**Task brief:** In the stretch of material from its start through the line containing "rows swapped: 76 <-> 86", rename "Catalog" to "Catalog Number" and give back only those lines, otherwise unchanged.

**Exercise inputs:**
-------------------------
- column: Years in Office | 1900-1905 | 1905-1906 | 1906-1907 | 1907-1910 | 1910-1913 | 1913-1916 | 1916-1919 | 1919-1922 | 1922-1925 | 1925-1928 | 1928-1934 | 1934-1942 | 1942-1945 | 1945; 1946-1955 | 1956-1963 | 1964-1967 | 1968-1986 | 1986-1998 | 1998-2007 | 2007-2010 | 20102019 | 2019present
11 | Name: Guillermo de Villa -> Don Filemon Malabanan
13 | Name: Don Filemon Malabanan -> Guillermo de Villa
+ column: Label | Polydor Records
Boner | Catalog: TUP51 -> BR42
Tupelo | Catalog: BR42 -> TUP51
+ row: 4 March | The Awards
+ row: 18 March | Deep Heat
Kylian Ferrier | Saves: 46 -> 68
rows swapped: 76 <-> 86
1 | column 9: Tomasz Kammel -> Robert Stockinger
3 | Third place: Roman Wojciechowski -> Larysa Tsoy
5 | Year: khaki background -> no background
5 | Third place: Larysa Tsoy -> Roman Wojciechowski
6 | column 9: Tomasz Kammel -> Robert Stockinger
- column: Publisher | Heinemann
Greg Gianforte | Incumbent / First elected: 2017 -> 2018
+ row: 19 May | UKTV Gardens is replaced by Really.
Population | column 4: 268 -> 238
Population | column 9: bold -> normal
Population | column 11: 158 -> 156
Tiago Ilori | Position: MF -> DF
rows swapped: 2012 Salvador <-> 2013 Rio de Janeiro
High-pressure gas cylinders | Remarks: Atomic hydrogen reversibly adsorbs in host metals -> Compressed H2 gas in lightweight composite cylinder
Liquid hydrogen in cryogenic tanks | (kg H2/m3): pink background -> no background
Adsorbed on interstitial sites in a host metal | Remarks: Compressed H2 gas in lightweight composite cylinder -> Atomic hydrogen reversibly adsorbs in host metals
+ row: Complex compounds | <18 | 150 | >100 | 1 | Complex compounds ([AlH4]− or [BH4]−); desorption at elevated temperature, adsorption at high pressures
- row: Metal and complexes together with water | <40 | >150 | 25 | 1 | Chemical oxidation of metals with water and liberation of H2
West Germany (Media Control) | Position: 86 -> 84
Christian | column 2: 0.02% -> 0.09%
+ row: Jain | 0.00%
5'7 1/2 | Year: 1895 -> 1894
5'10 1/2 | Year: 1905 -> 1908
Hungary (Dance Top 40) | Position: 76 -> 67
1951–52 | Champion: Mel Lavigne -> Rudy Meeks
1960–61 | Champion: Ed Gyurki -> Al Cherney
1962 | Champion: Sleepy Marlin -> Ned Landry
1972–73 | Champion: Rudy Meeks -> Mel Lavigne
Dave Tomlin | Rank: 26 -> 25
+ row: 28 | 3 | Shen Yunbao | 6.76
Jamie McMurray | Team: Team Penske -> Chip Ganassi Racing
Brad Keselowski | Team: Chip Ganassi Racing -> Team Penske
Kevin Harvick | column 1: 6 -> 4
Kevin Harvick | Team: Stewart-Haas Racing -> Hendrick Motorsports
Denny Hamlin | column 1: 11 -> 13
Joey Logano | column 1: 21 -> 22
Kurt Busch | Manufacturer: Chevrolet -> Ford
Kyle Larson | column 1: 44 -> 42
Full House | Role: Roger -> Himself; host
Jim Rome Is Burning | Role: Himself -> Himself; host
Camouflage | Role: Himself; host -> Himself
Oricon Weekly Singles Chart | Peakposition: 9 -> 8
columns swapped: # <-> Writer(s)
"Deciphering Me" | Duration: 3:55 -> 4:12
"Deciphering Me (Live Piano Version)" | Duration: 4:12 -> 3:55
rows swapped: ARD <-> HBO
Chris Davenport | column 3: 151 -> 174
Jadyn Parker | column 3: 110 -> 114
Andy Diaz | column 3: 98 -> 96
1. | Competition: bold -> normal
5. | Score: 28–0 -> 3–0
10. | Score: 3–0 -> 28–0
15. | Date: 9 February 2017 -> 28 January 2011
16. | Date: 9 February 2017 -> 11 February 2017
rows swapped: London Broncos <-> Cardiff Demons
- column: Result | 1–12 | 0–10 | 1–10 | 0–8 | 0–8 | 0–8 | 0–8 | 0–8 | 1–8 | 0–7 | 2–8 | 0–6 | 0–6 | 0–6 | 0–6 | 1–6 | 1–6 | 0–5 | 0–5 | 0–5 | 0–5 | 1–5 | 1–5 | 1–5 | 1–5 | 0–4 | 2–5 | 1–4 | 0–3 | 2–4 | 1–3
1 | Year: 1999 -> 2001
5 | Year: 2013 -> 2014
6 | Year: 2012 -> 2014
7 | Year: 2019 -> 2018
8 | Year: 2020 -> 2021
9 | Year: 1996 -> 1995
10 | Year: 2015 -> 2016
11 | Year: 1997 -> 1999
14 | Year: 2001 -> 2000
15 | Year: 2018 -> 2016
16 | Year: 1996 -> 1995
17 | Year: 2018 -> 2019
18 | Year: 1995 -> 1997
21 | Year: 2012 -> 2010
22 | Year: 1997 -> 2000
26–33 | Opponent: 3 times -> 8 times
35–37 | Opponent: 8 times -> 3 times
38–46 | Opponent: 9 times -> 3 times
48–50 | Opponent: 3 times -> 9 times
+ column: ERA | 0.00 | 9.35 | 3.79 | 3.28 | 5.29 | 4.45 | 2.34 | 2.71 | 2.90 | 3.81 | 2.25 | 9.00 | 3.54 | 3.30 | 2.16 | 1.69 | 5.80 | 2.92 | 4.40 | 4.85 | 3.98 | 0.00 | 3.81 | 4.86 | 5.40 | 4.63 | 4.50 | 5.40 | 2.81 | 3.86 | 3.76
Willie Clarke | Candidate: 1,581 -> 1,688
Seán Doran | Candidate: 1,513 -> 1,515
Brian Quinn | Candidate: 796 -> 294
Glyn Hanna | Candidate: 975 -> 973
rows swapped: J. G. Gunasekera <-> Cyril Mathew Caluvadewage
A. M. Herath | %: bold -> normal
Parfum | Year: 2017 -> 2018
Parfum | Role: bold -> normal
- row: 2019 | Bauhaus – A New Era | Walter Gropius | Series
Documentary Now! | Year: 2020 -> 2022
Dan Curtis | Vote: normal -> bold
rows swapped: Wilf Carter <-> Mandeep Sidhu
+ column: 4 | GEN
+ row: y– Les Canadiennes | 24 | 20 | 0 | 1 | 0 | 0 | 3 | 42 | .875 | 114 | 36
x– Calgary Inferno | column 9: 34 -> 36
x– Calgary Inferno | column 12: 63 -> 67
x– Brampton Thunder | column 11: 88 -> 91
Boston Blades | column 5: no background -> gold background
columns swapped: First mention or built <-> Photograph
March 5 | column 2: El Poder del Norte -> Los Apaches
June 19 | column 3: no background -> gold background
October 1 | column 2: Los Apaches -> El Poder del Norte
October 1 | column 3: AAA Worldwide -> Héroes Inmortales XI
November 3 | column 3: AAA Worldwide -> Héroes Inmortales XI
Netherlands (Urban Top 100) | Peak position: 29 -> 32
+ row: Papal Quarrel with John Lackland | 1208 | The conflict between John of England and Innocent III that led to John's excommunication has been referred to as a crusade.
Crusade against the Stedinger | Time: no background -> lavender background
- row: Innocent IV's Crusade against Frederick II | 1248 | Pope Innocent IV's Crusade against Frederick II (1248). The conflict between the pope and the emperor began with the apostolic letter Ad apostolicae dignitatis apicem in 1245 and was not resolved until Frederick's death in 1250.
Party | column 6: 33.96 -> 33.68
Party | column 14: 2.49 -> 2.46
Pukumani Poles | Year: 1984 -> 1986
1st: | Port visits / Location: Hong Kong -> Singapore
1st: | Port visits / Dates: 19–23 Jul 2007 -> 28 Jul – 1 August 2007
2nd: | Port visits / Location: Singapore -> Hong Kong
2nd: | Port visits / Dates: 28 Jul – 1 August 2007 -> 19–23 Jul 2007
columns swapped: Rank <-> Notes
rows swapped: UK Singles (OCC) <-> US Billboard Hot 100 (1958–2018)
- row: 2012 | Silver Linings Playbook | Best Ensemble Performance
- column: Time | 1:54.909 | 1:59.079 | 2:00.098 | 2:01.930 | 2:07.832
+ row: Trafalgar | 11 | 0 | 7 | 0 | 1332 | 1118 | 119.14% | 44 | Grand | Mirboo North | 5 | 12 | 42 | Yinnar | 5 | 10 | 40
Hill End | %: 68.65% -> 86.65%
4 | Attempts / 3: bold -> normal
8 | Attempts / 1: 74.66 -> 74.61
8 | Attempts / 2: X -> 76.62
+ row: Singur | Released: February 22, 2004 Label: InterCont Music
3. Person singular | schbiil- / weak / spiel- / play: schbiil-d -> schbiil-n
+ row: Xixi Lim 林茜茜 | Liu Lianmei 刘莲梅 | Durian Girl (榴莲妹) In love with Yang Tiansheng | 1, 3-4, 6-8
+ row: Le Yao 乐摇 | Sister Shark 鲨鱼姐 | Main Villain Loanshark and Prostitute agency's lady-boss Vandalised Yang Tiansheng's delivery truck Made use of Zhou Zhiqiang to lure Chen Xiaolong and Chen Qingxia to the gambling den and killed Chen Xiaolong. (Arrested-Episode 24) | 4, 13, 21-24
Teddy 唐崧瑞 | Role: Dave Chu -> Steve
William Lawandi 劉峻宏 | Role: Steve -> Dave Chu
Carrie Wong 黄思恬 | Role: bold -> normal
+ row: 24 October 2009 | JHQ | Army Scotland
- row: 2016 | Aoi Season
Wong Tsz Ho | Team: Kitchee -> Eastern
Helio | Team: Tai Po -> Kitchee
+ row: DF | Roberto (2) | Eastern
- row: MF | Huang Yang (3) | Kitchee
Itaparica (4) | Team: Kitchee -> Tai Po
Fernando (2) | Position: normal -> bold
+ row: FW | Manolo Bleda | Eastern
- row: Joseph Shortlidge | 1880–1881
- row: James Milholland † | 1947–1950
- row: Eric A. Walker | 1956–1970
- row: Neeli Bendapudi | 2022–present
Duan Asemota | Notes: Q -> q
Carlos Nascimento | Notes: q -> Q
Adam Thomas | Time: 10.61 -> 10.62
-------------------------
**Solved exercise:**
- column: Years in Office | 1900-1905 | 1905-1906 | 1906-1907 | 1907-1910 | 1910-1913 | 1913-1916 | 1916-1919 | 1919-1922 | 1922-1925 | 1925-1928 | 1928-1934 | 1934-1942 | 1942-1945 | 1945; 1946-1955 | 1956-1963 | 1964-1967 | 1968-1986 | 1986-1998 | 1998-2007 | 2007-2010 | 20102019 | 2019present
11 | Name: Guillermo de Villa -> Don Filemon Malabanan
13 | Name: Don Filemon Malabanan -> Guillermo de Villa
+ column: Label | Polydor Records
Boner | Catalog Number: TUP51 -> BR42
Tupelo | Catalog Number: BR42 -> TUP51
+ row: 4 March | The Awards
+ row: 18 March | Deep Heat
Kylian Ferrier | Saves: 46 -> 68
rows swapped: 76 <-> 86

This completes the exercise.